* **Document excerpt**:
%%
Shall we spend our September 4th celebrating the ninety-sixth anniversary of SALLY,
IRENE AND MARY?

The 1922 musical by Eddie Dowling – who’d have his biggest success twenty-two years
later with THE GLASS MENAGERIE – was inspired by three recent smash-hits:
SALLY (1920; 561 performances) IRENE (1919; 675 performances) and MARY (1920;
220 performances).

IRENE, then the longest-running Broadway musical of all time, is now in 174th place.
Despite its “Alice Blue Gown,” IRENE was pretty much forgotten until Harry Rigby, the
originator of the 1971 smash-hit revival of NO, NO, NANETTE, produced a revisal. It
used only four of the show’s original eleven songs while adding two old ditties and six
new ones.

The 1973 production became a personal triumph for Debbie Reynolds and spawned a cast
album that is, for the record (!), one of my favorites.

SALLY, IRENE AND MARY lasted 313 performances, which made it the twelfth
longest-running Broadway show of the 204 that were produced that season. Yet when the
property was made into a 1938 film, it didn’t retain any song from the stage show. True,
moviemakers in those days routinely cut Broadway numbers, but they usually retained at
least a few from the musical.
%%
* **The data**:
%%
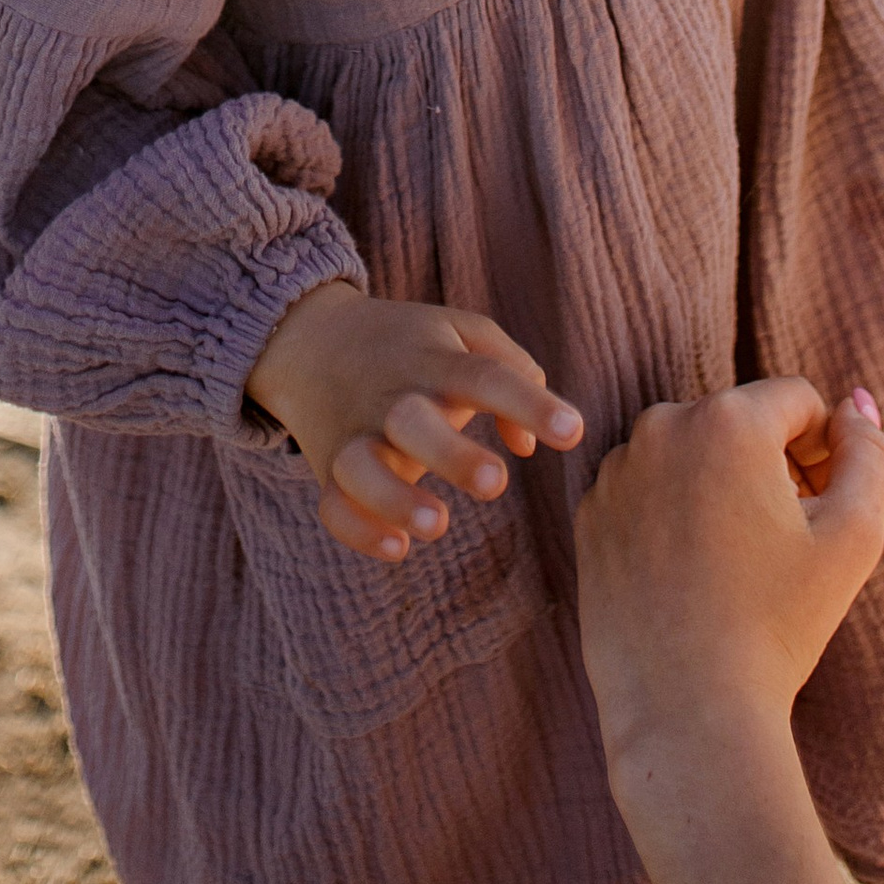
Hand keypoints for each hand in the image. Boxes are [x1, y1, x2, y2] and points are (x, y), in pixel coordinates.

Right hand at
%%
* **Exercises to complete**:
a - Please give again, word for word, the part of the Broadway anniversary piece that begins at the words "IRENE, then the" and stops after the words "from the musical.".
b - Name every person the Broadway anniversary piece mentions by name.

* **Task-by-task outputs**:
a -
IRENE, then the longest-running Broadway musical of all time, is now in 174th place.
Despite its “Alice Blue Gown,” IRENE was pretty much forgotten until Harry Rigby, the
originator of the 1971 smash-hit revival of NO, NO, NANETTE, produced a revisal. It
used only four of the show’s original eleven songs while adding two old ditties and six
new ones.

The 1973 production became a personal triumph for Debbie Reynolds and spawned a cast
album that is, for the record (!), one of my favorites.

SALLY, IRENE AND MARY lasted 313 performances, which made it the twelfth
longest-running Broadway show of the 204 that were produced that season. Yet when the
property was made into a 1938 film, it didn’t retain any song from the stage show. True,
moviemakers in those days routinely cut Broadway numbers, but they usually retained at
least a few from the musical.

b - Eddie Dowling, Harry Rigby, Debbie Reynolds